Когда исповедь кончилась, и я, преодолев стыд, сказал всё, что было у меня на душе, он положил мне на голову руки и своим звучным, тихим голосом произнес: «да будет, сын мой, над тобою благословение Отца Небесного, да сохранит Он в тебе навсегда веру, кротость и смирение. Аминь».
Я был совершенно счастлив; слезы счастия подступали мне к горлу, я поцаловал складку его драдедамовой рясы и поднял голову. Лицо монаха было совершенно спокойно.
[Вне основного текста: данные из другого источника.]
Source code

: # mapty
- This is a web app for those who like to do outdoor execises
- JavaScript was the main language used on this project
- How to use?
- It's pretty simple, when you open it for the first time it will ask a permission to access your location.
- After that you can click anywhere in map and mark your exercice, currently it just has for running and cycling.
Я чувствовал, что наслаждаюсь чувством умиления, и, боясь чем-нибудь разогнать его, торопливо простился с духовником и, не глядя по сторонам, чтобы не рассеяться, вышел за ограду и снова сел на колыхающиеся полосатые дрожки. Но толчки экипажа, пестрота предметов, мелькавших перед глазами, скоро разогнали это чувство; и я уже думал о том, как теперь духовник, верно, думает, что такой прекрасной души молодого человека, как я, он никогда не встречал в жизни, да и не встретит, что даже и не бывает подобных. Я в этом был убежден; и это убеждение произвело во мне чувство веселья такого рода, которое требовало того, чтобы кому-нибудь сообщить его.
Мне ужасно хотелось поговорить с кем-нибудь; но так как никого под рукой не было, кроме извозчика, я обратился, к нему.
— Что, долго я был? — спросил я.
— Ничего-таки, долго, а лошадь давно кормить пора; ведь я ночной, — отвечал старичок-извозчик, теперь, повидимому, с солнышком повеселевший сравнительно с прежним.
— А мне показалось, что я был всего одну минуту, — сказал я. — А знаешь, зачем я был в монастыре? — прибавил я, пересаживаясь в углублении, которое было на дрожках ближе к старичку-извозчику.
— Наше дело какое? Куда седок скажет, туда и везем, — отвечал он.
— Нет, всё-таки, как ты думаешь? — продолжал я допрашивать.
— Да, верно, хоронить кого, ездили место покупать, — сказал он.